Work order:
Every line below is to be given again precisely; images are to be left out.

The input:
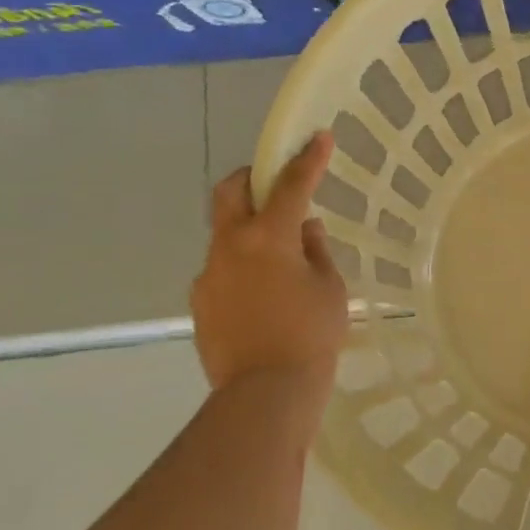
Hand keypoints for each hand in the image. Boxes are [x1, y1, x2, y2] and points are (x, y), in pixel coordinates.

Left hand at [192, 132, 348, 392]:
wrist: (266, 393)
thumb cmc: (311, 335)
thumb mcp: (329, 288)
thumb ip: (315, 250)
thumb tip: (303, 229)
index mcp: (267, 238)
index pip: (290, 186)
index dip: (307, 159)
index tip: (319, 137)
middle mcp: (230, 247)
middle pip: (230, 192)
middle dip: (250, 177)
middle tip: (273, 182)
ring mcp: (209, 275)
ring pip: (225, 234)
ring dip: (248, 230)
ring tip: (278, 258)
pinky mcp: (201, 303)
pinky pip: (222, 270)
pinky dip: (242, 267)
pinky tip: (264, 295)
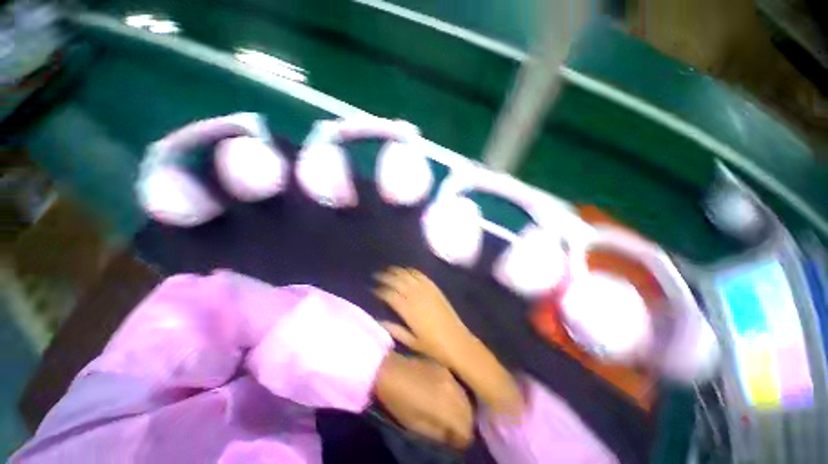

Output of the exercise:
Hand keypoints for each hand in the image. Boxes are [x1, y1, x2, y2] and points are (x, y), in pixel coordinates.

Left hand at [192, 132, 348, 392]:
wrist: (266, 393)
thumb cmc: (311, 335)
thumb mcp: (329, 288)
thumb ip: (315, 250)
thumb tip: (303, 229)
index mcp: (267, 238)
index pip: (290, 186)
index dip: (307, 159)
index tip: (319, 137)
middle mcp: (230, 247)
middle pip: (230, 192)
middle dip: (250, 177)
middle tip: (273, 182)
ring mcp: (209, 275)
ring pip: (225, 234)
ring dip: (248, 230)
ring tip: (278, 258)
pinky mcp: (201, 303)
pinky pip: (222, 270)
pinky dip: (242, 267)
pinky tip: (264, 295)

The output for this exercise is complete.